Problem requirements | Continue the discussion comparing Ubuntu and FreeBSD, picking up after its last line.

----- Text -----

These two OpenSource operating versions, to become available over the next several weeks, demonstrated improvements over prior versions and compare well to each other.
I woul like to tell you that my preferred operating system, Ubuntu, came out on top …. and it did! But if you are selecting an operating system where speed is essential and there is a limited range of tasks to be performed regularly, you should compare the two more closely by looking at the review. While Ubuntu rocked, FreeBSD kicked butt in a few areas., especially pertaining to SQL related tasks.
Actually, there is probably enough overlap between the systems and obscurity to what you would use the computer to do that if you are a Umbuntusymp or a BSDsymp, you’ll find an excuse to use the OS you otherwise fetishize for purely cultural reasons.
When I was part of a team designing a network appliance, we chose a BSD derivative as a starting point because of its long history of security and stability. Also, I think the BSD license is much more business friendly than the GNU license (not sure what license Ubuntu is released under).
The fact that Ubuntu ships with a desktop environment clearly makes a difference for the beginning user – especially any Windows convert.
Phaedrus: Ubuntu is a Linux distro, so the kernel and core components are under the GNU GPL, same as any other distro.
Co-inky-dink.
The next-to-last click of my mouse was on a link to this comic from 2000:
http://ars.userfriendly.org/cartoons/?id=20000808
Apparently, with BSD, you don’t have to be that smart.

----- Supplied material -----

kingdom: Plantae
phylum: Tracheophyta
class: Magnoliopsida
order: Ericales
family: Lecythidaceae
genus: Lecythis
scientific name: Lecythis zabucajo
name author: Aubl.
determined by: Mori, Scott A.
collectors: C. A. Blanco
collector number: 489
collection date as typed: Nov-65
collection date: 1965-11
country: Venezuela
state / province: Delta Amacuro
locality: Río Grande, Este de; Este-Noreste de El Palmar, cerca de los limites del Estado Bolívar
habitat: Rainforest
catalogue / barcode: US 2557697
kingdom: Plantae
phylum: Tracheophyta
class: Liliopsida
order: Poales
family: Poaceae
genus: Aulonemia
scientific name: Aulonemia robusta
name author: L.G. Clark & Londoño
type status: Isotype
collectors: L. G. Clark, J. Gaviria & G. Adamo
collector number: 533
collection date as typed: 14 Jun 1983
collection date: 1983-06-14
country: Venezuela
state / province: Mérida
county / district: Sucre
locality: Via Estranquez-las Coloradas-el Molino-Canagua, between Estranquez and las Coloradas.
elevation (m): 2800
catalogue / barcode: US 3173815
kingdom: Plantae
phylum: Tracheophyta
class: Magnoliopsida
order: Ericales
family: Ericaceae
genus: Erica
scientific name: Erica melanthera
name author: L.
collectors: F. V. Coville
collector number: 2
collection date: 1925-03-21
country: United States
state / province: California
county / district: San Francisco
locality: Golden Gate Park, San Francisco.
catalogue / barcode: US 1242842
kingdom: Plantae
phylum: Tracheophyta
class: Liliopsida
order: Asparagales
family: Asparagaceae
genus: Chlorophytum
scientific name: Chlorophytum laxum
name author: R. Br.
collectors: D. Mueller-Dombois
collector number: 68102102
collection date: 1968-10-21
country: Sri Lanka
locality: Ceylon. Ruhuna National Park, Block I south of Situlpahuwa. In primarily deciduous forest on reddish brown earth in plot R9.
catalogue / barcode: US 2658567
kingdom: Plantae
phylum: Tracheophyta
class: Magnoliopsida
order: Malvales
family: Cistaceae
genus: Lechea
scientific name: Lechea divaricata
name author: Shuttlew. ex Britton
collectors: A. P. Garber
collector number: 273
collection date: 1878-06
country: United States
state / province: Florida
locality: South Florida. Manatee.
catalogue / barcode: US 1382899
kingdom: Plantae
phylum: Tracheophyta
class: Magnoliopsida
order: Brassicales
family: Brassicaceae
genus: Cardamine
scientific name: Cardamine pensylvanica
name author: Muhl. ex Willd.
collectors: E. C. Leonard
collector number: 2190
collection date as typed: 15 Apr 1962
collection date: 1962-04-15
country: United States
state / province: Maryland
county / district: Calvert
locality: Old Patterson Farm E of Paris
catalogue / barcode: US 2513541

-----

Expected answer |
One advantage to choosing a less-popular OS is that exploits for it are less common. My webserver runs an uncommon httpd on an uncommon OS on an uncommon hardware platform. The cost in time and effort to attack it exceeds any possible value to be gained from successfully subverting it.
Which is the practical definition of ‘security’, if you think about it…
I doubt that anyone who is concerned with high volume network transactions would install Ubuntu, so the SQL comparison doesn’t really matter.
@Phaedrus: *BSD runs all the same software as Linux – each bit of software has its own license (although the GPL2+3 dominate). The BSD kernel has a modified BSD license. It is not more “business friendly” than the Linux kernel but it is a more permissive license (you can grab the code and not share modifications). The “you don’t have to share” bit is probably a huge factor in why there are far fewer developers for *BSD. RedHat and IBM find the BSD license extremely unfriendly for that reason – why should they sink millions (hundreds of millions for IBM) into development if their competitors can grab it and improve on it without sharing?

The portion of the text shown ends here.